A vocabulary development and visualization tool based on natural language processing and the mining of textural patient reports

  • Authors:
  • Carol Friedman;Hongfang Liu;Lyudmila Shagina

  • Affiliations:
  • Department of Medical Informatics, Columbia University, 622 West 168 Street, VC-5 Bldg, New York, NY;Department of Medical Informatics, Columbia University, 622 West 168 Street, VC-5 Bldg, New York, NY;Department of Medical Informatics, Columbia University, 622 West 168 Street, VC-5 Bldg, New York, NY

  • Venue:
  • Journal of Biomedical Informatics
  • Year:
  • 2003

Quantified Score

Hi-index 0.00

Visualization

Abstract

Medical terminologies are critical for automated healthcare systems. Some terminologies, such as the UMLS and SNOMED are comprehensive, whereas others specialize in limited domains (i.e., BIRADS) or are developed for specific applications. An important feature of a terminology is comprehensive coverage of relevant clinical terms and ease of use by users, which include computerized applications. We have developed a method for facilitating vocabulary development and maintenance that is based on utilization of natural language processing to mine large collections of clinical reports in order to obtain information on terminology as expressed by physicians.
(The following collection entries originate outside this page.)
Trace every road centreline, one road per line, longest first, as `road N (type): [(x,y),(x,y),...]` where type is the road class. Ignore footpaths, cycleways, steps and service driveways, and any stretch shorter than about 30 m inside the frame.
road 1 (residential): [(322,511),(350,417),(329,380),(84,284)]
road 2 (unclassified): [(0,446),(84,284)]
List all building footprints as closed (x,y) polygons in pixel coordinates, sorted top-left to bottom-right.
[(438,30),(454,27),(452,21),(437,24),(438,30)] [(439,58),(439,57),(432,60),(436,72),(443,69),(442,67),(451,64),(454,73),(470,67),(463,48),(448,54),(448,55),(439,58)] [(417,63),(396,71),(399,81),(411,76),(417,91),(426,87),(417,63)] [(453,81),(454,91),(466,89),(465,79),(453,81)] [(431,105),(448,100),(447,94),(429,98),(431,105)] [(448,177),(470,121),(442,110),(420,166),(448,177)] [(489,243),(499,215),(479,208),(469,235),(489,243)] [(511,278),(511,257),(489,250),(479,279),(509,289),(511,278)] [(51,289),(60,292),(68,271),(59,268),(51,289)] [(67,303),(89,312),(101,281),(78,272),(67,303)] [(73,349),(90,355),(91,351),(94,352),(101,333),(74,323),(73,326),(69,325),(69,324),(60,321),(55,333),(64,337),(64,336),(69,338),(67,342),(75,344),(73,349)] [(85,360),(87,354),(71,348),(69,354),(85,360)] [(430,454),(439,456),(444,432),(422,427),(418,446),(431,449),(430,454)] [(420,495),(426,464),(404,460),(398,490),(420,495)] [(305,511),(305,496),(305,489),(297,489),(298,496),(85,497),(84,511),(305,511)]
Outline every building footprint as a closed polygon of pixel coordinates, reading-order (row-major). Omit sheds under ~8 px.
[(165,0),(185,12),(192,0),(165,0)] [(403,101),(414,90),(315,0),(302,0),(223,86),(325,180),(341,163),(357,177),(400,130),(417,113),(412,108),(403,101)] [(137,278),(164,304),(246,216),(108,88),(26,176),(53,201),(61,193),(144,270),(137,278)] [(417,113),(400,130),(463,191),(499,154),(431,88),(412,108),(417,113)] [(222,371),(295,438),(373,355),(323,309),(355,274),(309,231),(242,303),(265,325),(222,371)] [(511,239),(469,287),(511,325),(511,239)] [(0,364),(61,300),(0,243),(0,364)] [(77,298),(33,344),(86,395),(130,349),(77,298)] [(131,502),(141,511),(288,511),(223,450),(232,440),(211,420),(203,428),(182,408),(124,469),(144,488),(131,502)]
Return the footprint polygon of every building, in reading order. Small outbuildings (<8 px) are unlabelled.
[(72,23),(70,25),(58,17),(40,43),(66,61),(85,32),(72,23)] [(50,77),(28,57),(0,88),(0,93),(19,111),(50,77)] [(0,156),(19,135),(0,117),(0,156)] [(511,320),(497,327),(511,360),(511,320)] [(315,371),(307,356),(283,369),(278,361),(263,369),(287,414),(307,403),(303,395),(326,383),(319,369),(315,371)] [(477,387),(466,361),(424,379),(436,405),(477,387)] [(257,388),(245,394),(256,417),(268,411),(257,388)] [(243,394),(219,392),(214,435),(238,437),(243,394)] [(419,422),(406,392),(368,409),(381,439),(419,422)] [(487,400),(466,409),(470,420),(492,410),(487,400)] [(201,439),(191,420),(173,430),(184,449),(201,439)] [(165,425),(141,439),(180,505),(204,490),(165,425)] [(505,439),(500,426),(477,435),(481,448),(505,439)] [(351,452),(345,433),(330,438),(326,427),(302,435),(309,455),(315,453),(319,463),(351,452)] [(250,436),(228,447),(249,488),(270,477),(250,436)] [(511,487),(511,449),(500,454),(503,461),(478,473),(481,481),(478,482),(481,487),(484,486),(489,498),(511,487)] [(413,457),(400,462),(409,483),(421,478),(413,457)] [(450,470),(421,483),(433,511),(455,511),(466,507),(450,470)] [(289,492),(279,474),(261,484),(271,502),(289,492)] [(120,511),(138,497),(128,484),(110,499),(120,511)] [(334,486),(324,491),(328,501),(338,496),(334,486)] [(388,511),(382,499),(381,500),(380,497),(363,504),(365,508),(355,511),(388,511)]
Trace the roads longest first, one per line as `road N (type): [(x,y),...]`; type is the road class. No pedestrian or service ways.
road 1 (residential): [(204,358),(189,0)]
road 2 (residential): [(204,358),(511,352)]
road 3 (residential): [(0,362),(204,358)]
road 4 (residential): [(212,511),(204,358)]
Once the reports are processed and the terms structured and collected into an XML representational schema, it is possible to determine information about terms, such as frequency of occurrence, compositionality, relations to other terms (such as modifiers), and correspondence to a controlled vocabulary. This paper describes the method and discusses how it can be used as a tool to help vocabulary builders navigate through the terms physicians use, visualize their relations to other terms via a flexible viewer, and determine their correspondence to a controlled vocabulary.